In Colombia, initiatives like Échele Cabeza test drugs at music festivals and concerts to prevent unfortunate situations.

For this expert, the fact that Biden has put fentanyl at the North American Summit is unfortunate because The United States «continues to drug multilateral relations» and “shifting the responsibility onto producer countries or transit countries”. In it, he said that «synthetic fentanyl, the blue pill, is the illegal response to a sense of legal market created by the pharmaceutical and capitalist logic of the Americans,» something that is considered alien to Latin American culture.
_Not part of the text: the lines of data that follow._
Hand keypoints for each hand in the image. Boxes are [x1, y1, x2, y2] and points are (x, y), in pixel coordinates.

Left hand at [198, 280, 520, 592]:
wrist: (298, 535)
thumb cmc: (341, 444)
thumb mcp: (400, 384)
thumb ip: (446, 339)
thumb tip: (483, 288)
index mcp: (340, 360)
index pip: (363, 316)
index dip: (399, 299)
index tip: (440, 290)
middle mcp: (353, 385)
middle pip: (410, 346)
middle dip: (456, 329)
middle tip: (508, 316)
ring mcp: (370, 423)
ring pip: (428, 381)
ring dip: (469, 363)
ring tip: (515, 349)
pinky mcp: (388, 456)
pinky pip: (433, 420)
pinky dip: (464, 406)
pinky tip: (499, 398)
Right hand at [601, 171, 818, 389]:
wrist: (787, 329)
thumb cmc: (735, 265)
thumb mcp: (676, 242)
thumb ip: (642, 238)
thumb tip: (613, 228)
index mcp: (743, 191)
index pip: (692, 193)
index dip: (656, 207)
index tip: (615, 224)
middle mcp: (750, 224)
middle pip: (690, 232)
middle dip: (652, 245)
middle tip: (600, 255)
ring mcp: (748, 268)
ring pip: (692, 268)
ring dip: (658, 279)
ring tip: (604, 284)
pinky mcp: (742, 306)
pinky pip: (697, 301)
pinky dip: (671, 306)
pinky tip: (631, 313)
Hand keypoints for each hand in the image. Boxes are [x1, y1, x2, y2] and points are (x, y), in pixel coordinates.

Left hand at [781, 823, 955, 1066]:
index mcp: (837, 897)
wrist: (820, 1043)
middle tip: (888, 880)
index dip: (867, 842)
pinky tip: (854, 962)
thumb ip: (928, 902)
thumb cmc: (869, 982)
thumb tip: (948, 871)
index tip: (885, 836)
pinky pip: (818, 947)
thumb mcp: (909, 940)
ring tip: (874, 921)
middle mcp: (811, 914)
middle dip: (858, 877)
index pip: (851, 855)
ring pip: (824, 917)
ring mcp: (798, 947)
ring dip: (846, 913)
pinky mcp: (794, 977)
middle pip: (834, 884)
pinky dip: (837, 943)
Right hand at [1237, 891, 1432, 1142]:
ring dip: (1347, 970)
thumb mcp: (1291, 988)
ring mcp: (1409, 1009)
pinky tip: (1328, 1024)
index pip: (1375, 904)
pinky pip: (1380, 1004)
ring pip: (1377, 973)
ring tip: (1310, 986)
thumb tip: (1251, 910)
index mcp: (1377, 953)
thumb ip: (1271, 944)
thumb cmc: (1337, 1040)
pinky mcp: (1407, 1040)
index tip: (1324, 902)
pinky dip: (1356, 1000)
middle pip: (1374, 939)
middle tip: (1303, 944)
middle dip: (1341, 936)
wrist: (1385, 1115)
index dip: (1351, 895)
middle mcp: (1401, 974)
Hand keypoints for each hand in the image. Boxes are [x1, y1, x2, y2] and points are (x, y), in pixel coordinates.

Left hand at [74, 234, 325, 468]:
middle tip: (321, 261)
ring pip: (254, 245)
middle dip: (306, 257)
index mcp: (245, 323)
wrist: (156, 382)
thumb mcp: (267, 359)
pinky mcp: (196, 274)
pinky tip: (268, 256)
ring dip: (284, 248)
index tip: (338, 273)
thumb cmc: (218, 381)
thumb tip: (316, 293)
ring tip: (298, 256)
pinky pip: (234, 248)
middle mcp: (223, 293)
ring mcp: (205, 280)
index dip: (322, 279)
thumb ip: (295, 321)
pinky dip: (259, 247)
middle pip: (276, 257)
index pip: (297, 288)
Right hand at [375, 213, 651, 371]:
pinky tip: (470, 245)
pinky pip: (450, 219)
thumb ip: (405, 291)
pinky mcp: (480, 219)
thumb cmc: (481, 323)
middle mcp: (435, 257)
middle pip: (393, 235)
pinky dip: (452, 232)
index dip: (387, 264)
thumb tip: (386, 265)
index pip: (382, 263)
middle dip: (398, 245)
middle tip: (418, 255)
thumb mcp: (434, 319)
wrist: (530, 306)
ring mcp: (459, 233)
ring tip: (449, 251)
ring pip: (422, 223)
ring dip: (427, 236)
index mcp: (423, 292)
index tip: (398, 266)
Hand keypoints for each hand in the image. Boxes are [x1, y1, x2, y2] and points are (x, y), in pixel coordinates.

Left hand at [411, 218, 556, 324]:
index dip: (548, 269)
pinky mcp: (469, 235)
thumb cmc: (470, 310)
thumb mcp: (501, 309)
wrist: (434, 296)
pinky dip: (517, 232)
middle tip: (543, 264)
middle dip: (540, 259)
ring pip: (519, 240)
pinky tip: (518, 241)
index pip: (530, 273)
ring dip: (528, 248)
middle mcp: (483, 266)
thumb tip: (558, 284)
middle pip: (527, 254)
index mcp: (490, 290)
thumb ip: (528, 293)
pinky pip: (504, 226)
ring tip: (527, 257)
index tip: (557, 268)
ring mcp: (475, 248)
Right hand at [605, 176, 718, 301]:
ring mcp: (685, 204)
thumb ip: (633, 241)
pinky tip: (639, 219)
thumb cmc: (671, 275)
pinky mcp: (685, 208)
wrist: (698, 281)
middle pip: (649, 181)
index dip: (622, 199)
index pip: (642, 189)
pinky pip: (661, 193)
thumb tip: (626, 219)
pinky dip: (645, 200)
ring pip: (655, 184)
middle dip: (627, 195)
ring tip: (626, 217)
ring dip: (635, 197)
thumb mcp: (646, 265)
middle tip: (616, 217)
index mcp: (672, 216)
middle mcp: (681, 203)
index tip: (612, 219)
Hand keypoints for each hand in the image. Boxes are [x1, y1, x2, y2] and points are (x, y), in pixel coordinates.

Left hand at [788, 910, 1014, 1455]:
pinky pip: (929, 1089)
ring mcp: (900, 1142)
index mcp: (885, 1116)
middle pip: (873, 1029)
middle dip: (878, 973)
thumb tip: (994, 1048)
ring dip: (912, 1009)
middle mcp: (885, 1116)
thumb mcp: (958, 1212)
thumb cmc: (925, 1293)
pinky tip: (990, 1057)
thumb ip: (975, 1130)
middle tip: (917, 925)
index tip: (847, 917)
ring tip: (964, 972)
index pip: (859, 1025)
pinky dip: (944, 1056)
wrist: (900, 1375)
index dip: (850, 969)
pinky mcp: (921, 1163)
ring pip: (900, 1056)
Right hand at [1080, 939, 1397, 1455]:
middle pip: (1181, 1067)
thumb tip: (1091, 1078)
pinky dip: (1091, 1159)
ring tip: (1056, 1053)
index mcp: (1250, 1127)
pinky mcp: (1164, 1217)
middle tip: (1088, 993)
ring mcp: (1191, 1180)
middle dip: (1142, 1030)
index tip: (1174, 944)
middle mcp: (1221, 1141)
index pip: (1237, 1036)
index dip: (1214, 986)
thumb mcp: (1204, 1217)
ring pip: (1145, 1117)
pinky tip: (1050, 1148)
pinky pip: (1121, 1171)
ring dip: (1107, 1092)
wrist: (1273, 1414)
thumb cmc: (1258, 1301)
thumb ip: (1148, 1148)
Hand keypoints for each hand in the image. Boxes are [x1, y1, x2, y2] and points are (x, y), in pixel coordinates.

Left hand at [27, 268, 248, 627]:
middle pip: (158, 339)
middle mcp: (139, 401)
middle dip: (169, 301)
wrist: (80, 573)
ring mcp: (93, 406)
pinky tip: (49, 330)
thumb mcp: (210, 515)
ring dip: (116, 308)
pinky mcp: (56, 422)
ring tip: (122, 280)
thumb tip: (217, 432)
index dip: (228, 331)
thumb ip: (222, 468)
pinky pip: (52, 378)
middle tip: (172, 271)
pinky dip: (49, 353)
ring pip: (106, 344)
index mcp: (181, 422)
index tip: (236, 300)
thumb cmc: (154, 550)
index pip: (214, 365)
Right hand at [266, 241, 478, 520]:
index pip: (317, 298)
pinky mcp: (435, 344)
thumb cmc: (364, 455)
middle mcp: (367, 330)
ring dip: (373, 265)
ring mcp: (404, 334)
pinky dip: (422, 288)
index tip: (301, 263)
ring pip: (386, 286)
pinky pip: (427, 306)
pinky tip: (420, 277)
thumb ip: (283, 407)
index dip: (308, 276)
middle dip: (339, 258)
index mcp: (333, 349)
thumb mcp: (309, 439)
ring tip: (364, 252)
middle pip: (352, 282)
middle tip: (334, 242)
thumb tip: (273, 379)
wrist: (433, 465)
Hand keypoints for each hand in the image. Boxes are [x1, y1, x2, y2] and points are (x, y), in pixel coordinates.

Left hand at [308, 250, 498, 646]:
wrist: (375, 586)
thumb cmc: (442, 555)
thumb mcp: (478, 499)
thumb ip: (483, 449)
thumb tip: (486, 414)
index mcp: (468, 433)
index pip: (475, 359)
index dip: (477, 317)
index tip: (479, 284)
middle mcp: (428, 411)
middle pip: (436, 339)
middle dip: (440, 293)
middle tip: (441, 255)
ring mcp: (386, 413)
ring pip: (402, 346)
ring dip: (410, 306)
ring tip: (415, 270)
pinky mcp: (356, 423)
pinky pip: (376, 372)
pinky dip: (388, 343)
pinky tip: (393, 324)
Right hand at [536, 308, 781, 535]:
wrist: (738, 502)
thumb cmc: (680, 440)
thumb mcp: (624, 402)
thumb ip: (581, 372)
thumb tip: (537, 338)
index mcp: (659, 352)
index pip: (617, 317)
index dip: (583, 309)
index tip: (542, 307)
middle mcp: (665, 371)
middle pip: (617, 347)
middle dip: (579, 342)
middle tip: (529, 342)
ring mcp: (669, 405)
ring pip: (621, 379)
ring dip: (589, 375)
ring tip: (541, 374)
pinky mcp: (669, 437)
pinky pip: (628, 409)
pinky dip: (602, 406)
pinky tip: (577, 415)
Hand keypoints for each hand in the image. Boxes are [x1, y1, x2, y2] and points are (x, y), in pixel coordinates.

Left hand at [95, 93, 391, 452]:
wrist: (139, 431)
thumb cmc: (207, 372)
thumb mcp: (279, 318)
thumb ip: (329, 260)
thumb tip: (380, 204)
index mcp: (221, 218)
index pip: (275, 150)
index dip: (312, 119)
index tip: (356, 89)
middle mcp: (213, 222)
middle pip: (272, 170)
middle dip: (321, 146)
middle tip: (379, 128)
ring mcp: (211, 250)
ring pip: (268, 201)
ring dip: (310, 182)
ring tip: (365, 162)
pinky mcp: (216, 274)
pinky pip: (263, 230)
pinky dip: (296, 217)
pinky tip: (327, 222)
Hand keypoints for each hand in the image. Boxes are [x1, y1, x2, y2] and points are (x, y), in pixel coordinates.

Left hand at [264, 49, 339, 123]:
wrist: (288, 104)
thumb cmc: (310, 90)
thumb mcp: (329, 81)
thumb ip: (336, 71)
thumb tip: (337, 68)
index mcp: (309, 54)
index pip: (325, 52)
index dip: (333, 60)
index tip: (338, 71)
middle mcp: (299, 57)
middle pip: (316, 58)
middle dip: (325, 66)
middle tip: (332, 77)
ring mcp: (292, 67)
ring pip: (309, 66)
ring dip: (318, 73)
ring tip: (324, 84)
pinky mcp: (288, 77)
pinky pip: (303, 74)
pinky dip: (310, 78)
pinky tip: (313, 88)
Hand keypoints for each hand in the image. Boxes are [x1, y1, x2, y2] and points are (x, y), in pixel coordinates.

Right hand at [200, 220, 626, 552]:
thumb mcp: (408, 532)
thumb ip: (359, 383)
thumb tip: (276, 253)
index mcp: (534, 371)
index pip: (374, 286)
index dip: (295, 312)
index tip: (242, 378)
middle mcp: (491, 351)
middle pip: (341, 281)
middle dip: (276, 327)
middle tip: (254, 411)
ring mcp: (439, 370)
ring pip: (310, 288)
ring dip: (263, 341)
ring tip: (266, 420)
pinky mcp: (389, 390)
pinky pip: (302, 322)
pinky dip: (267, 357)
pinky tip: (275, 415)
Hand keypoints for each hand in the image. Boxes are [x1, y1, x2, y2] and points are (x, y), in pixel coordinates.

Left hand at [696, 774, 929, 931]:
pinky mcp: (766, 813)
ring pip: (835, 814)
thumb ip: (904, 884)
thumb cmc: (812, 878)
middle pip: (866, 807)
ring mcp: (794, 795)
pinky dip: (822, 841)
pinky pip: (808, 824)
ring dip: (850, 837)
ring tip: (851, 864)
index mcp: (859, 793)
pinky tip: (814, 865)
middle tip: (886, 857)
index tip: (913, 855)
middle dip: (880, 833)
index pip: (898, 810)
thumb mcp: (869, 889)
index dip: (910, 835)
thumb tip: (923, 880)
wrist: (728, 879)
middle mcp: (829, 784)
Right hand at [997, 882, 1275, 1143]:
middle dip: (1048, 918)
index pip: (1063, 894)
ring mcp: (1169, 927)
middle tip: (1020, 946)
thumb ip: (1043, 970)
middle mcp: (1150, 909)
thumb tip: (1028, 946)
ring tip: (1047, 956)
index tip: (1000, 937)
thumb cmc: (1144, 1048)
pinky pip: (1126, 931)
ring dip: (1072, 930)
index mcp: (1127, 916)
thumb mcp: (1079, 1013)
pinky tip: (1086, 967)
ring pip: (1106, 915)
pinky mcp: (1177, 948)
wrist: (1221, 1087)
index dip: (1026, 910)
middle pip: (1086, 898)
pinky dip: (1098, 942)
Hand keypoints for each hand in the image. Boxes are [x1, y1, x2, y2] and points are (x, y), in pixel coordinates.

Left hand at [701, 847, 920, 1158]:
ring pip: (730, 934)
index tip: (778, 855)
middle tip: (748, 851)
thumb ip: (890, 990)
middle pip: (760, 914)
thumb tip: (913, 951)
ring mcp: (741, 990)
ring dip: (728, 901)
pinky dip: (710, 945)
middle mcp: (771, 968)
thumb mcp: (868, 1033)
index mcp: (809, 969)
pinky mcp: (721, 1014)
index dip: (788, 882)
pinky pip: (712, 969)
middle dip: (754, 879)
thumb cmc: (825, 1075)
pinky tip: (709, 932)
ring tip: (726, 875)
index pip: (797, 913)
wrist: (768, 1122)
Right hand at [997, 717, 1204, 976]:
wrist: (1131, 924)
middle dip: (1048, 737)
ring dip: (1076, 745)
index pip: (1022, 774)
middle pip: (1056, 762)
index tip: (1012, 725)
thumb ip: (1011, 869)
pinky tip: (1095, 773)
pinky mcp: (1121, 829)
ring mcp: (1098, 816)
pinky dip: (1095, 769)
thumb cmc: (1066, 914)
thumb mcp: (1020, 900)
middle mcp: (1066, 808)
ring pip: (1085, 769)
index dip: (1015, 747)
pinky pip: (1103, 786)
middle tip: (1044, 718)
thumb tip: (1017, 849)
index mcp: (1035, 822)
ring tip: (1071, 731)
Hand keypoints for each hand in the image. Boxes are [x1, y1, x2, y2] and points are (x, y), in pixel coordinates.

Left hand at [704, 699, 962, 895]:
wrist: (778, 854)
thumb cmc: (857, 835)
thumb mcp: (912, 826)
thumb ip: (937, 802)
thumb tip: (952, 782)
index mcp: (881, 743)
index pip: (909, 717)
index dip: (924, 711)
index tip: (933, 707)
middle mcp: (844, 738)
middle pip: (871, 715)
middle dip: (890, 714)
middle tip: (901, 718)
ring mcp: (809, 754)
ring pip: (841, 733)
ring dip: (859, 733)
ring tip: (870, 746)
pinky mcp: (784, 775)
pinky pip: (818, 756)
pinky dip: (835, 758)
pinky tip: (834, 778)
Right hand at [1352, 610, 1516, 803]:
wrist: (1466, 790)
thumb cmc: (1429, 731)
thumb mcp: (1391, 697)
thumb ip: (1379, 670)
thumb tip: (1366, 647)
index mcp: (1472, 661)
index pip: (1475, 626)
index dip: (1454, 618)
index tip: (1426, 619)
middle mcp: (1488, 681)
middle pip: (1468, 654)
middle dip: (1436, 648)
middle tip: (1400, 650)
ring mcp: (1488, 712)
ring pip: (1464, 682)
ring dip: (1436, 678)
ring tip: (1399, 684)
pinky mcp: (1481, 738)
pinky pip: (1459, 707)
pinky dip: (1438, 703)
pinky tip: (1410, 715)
Rodríguez Ulloa, for his part, insists that Latin American governments must address this problem, but says: “It seems to me that you can pay more attention to criminal organizations, that have advanced to a ‘convergence’, since they supply you with marijuana as well as with cocaine, heroin or ‘metas’. It would be much more effective to serve these criminal groups that need to contain the opioid crisis in the United States.

And he closes: “From the State security instances, we must try to dismantle these illegal networks and compensate for optional monitoring of health issues, to avoid or limit consumption. And above all, the negative impacts of this on society”.

LEONARDO OLIVE
CONNECT

Connectas is a nonprofit journalistic initiative that promotes the production, exchange, training, and dissemination of information on key issues for the development of the Americas.